D’Amato said there is “no doubt this monster Mengele is alive.” He said Mengele, who entered Paraguay in 1951 and was naturalized as a citizen in 1959, may have fled to Canada in 1962 for a short time, after Israeli intelligence had tracked him down. He said that at that time, a Joseph Menke was in Canada and it is believed this may have been Mengele. (See related story, P. 4.)

D’Amato said that Mengele was in the international drug trade in Paraguay under the name Enrique Wohlman from 1972-79. He said that in 1980, friends in Paraguay received Christmas cards from Mengele from Portugal.

AWAITING RELEASE OF MORE DOCUMENTS

D’Amato and Hier said that the army had provided six of the seven documents requested and would release the other when they received permission from a foreign government. This was confirmed by Lt. Gen. William Odum, Assistant Chief of Staff for Intelligence.

D’Amato said he expected to receive other documents from another government agency which he did not name. The subcommittee received a letter from Sen. Carl Levin (D. Mich.) asking that it help him get the Central Intelligence Agency (CIA) to release information it had on Mengele.

Odum, meanwhile, came under fire from Specter and Metzenbaum for not having sought further information on the Mengele case on his own initiative. Specter refused to accept his excuse that he would cooperate, when asked, with the Justice Department’s Office for Special Investigation (OSI) which is conducting an investigation into the Mengele case.

The OSI refused to send a witness to the hearing. While this was criticized by Specter, Allan Ryan, the former OSI director who conducted the Justice Department’s probe into the U.S. involvement with Nazi war criminal Klaus Barbie, said he agreed with the OSI because the OSI investigation should be kept confidential until completed.

Odum was especially criticized when he said he had no information about one of the released documents in which Ben Gorby, a special agent of the 970th Counterintelligence Corps (CIC), wrote in 1947 to the commanding officer of the 430th CIC detachment in Vienna stating that he had learned that Mengele had been arrested in Vienna and in the U.S. zone of Germany. Gorby asked that Mengele be interrogated about the fate of approximately 20 Jewish children removed by him at Auschwitz.

Odum said it has been difficult to locate either Gorby or the commanding officer of the CIC in Vienna at that time. But Hier later testified that he has interviewed Gorby in Israel and has the names in Los Angeles of the CIC commander and other top officers.
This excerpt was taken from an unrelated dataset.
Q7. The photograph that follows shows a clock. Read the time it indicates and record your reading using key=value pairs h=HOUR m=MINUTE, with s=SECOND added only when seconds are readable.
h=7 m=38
Ryan stressed that any investigation should not only include the U.S. but all countries, especially in Europe and South America.

TESTIMONY FROM A VICTIM

The subcommittee also heard testimony from Mark Berkowitz, who along with his sister, was one of the Jewish twins Mengele experimented on, and Emest Michel, executive vice president of the United Jewish Appeal-Federation of Greater New York, who testified that as a young inmate of Auschwitz, he helped carry eight women to Mengele for experiments.

Berkowitz, who saw his mother being taken to the gas chamber, said she urged him then not to hate. He said he was speaking out not from hatred but for the thousands of soldiers who died fighting against the Nazis. “What did they die for, so that this man could live and be free?” he declared. “For the sake of future generations, for my grandson, and for the little babies I saw marched every day to the gas chambers, help bring Mengele to justice.”

Metzenbaum said it is critical that Mengele, who is 73, be brought to justice before he dies.